Treatment depends on the cause

Pain management, supportive care, and making an environment safe all play a role in treating ataxia. According to Richard Walther, a veterinarian at Blue Ravin Animal Hospital in California and a medical expert for the Pawlicy Advisor company, if the ataxia is caused by an infection or inflammation, it may be treatable with medication. Supplemental nutrition to offset potential deficiencies in vitamin B, potassium, calcium, and glucose may help some dogs suffering from ataxia. In cases of severe infection or when ataxia is caused by the ingestion of toxins, dogs may have to be hospitalized. Treatments for canine ataxia caused by tumors and cancer usually involve chemotherapy, radiation therapy, and possibly surgery, according to Walther.

How to prevent ataxia

While there’s no way to ensure your dog never suffers from this neurological disease, you can take steps to help keep him healthy. For example, regularly cleaning your dog’s ears to prevent ear infections can help avoid the onset of vestibular ataxia. To avoid ataxia caused by toxicity, be sure to keep medications and other household toxins out of your dog’s reach. The Pet Poison Helpline offers a list of the top 10 kitchen toxins, and it’s surprising how many can result in ataxia if ingested by dogs. If you spend a lot of time at the shore with your dog, be sure he doesn’t ingest too much saltwater, as this can lead to ataxia. And keep your dog away from water contaminated with blue-green algae, another trigger for this disease.

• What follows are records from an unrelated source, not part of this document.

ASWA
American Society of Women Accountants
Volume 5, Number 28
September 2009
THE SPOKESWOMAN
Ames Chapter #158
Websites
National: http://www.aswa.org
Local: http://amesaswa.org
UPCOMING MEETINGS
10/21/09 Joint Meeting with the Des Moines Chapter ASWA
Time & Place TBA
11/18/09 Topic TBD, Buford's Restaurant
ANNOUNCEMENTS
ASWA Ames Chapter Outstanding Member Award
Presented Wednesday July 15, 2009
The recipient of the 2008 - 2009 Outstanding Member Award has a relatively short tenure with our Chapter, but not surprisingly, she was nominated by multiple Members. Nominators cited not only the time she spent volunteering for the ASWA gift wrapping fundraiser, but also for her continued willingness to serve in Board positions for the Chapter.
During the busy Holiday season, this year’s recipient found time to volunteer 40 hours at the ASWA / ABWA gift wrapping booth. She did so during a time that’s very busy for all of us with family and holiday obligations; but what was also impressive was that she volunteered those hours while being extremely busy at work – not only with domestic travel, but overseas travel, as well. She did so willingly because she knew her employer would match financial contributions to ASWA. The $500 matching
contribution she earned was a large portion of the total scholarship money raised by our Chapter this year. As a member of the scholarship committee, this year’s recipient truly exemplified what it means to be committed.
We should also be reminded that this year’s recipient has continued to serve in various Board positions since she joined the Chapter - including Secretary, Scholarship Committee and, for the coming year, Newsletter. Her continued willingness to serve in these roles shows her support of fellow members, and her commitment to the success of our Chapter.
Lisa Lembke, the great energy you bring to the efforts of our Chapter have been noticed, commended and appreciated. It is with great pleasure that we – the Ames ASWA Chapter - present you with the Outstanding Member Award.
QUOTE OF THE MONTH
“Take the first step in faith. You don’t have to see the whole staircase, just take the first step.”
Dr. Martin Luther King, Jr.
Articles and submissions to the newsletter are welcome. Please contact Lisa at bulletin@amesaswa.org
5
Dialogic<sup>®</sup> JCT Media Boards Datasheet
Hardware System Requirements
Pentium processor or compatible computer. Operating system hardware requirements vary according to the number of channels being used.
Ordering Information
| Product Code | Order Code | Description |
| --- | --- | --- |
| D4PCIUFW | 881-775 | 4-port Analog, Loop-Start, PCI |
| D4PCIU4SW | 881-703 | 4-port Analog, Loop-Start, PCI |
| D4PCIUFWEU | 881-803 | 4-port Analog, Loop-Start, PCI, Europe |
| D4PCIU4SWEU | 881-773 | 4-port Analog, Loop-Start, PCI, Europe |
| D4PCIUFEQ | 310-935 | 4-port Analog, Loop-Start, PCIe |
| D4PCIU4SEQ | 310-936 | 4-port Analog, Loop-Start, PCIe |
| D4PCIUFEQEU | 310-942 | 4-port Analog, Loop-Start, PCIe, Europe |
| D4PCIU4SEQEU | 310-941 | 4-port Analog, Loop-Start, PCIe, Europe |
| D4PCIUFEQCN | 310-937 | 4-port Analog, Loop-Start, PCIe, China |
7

Dog getting his ear cleaned.

According to Walther, while some dogs may not recover their lost balance or coordination following treatment for ataxia, most can lead normal lives. If your dog is recovering from treatment, it’s important to keep him safe by blocking access to any stairs or places where he could fall and injure himself. And remember, while it takes more work to care for a special-needs pet, the chances are that you’ll develop an even stronger bond with your best friend.